NEWS… BUT NOT AS YOU KNOW IT
If you’re one of the many, many people that share their Netflix password – you’re breaking the law.
According to the Intellectual Property Office (IPO) password sharing for streaming accounts may amount to ‘secondary copyright infringement’.
Passing over log-in details to family and friends is, let’s face it, pretty common despite Netflix’s terms stating ‘people who do not live in your household will need to use their own account’.
In guidance published this week, the IPO said: ‘Pasting internet images into your social media without permission, or accessing films, tv series or live sports events through Kodi boxes, hacked Fire Sticks or apps without paying a subscription is an infringement of copyright and you may be committing a crime.’
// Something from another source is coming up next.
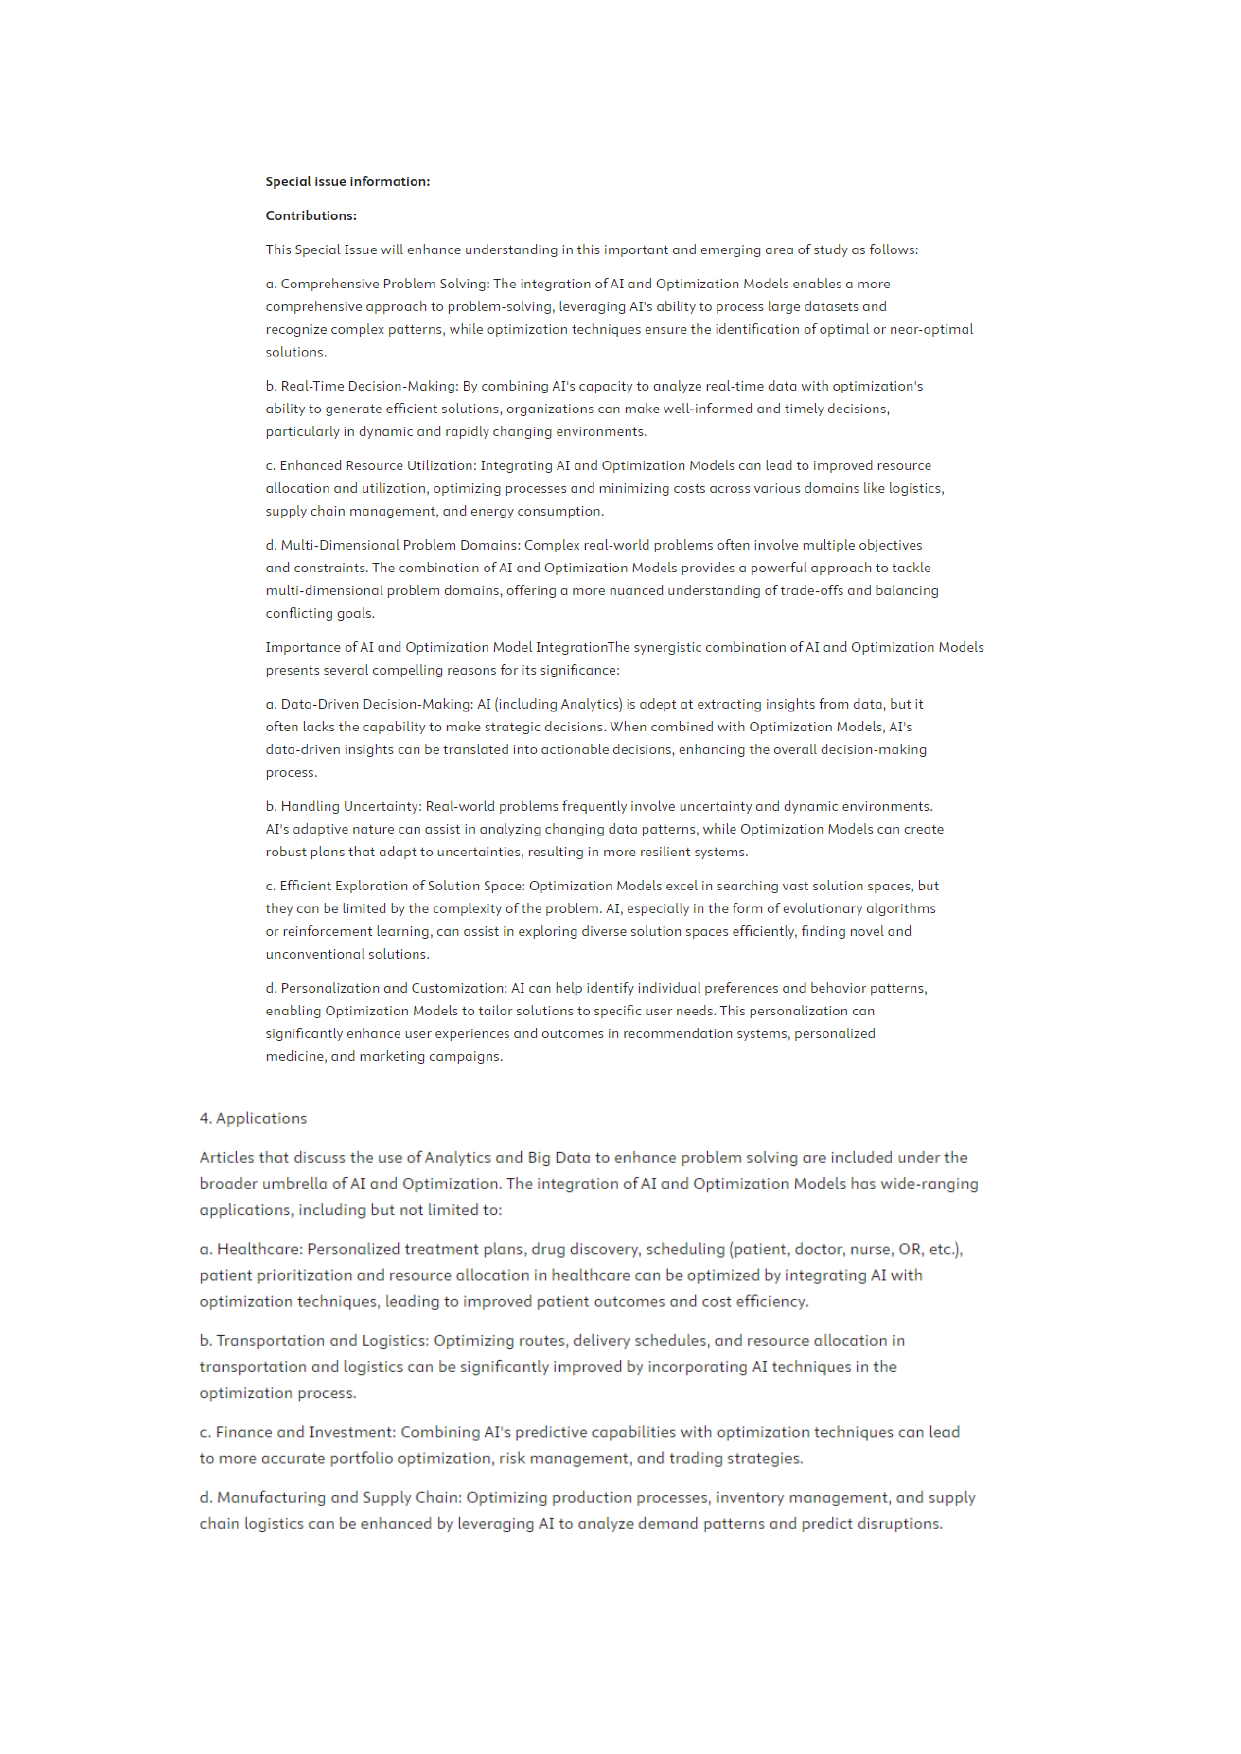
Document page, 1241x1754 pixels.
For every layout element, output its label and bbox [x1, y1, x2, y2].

picture [187, 1104, 1053, 1555]
picture [187, 162, 1046, 1080]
The guidance had earlier included a reference to password sharing, but the agency quickly removed it.
However, an IPO spokesperson confirmed the law and its guidance remained unchanged.
‘There are a range of provisions in criminal and civil law which may be applicable in the case of password sharing where the intent is to allow a user to access copyright protected works without payment.
‘These provisions may include breach of contractual terms, fraud or secondary copyright infringement depending on the circumstances.’
But it’s up to the streaming service provider to take action through the courts if required, the IPO said.
Netflix has already started to clamp down on customers sharing their accounts with people they do not live with. The streaming giant, which has lost subscribers amid competition and rising inflation, started a crackdown in Chile, Costa Rica and Peru on people sharing passwords and is considering expanding the scheme.
The company has also introduced a new cheaper ad-supported tier costing £4.99 a month to attract customers.
Netflix has changed its tune since joking on Twitter that ‘Love is sharing a password’ as it was quickly expanding in the UK in 2017.
Disney+ does not allow users to share their password with other households, while Amazon Prime customers can share their account with one other person.
Jake Moore, Global Cyber Security Advisor at ESET, said: ‘Sharing passwords is never a good idea because it can compromise the security of your accounts and personal information.
‘When you share a password, you are giving someone else access to your account and any sensitive information that may be associated with it such as financial information, personal documents, and other sensitive data. Furthermore, many people are still using the same password for multiple accounts which could potentially put those accounts at risk of compromise as well.
‘It is always best to keep passwords private and to use unique, strong passwords for each of your accounts. For help generating good passwords a password manager can be used to make a unique, random password as well as remember it for you.’